Is God Dead?
From The Art and Popular Culture Encyclopedia
"Is God Dead?" was an April 8, 1966, cover story for the news magazine Time. A previous article, from October 1965, had investigated a trend among 1960s theologians to write God out of the field of theology. The 1966 article looked in greater depth at the problems facing modern theologians, in making God relevant to an increasingly secular society. Modern science had eliminated the need for religion to explain the natural world, and God took up less and less space in people's daily lives. The ideas of various scholars were brought in, including the application of contemporary philosophy to the field of theology, and a more personal, individual approach to religion.

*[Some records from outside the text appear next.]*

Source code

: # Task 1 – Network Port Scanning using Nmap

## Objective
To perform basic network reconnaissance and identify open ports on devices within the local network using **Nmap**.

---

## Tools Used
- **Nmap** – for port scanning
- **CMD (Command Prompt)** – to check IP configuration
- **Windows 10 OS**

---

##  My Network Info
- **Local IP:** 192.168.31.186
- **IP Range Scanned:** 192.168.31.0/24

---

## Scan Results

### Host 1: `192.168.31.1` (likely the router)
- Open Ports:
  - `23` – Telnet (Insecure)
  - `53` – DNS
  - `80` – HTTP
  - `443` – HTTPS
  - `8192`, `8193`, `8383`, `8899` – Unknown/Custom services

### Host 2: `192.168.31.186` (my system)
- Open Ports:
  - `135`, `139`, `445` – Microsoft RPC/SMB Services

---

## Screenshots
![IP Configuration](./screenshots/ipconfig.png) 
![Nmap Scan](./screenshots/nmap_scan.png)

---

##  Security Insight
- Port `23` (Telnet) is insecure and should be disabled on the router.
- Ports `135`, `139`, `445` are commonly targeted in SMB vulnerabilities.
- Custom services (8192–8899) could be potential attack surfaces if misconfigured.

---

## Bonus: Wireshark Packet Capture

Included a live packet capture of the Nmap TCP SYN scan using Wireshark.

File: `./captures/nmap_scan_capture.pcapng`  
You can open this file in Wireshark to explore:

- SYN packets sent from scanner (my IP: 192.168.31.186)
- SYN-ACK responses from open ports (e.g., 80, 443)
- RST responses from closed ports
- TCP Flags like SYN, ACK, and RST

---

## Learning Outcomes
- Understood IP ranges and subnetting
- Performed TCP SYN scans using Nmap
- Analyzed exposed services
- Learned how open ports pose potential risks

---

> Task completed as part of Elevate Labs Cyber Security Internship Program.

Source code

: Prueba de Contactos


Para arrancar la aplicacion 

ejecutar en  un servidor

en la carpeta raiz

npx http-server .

The issue drew heavy criticism, both from the broader public and from clergymen. Much of the criticism was directed at the provocative magazine cover, rather than the content of the article. The cover - all black with the words "Is God Dead?" in large red text - marked the first time in the magazine's history that text with no accompanying image was used. In 2008, the Los Angeles Times named the "Is God Dead?" issue among "10 magazine covers that shook the world".
The magazine cover also entered the realm of popular culture: in a scene from the 1968 horror movie Rosemary's Baby, the protagonist Rosemary Woodhouse picks up the issue in a doctor's waiting room.
In 1966, Otto Fuerbringer had been editor of the news magazine Time for six years. He helped to increase the circulation of the magazine, partly by changing its rather austere image. Though a conservative himself, he made the magazine focus extensively on the counter-culture and the political and intellectual radicalism of the 1960s. A best-selling 1964 issue, for instance, had dealt with the sexual revolution. Already in October 1965 the magazine had published an article on the new radical theological movement.
The April 8, 1966, cover of Time magazine was the first cover in the magazine's history to feature only type, and no photo. The cover - with the traditional, red border - was all black, with the words "Is God Dead?" in large, red text. The question was a reference to Friedrich Nietzsche's much-quoted postulate "God is dead" (German: "Gott ist tot"), which he first proposed in his 1882 book The Gay Science.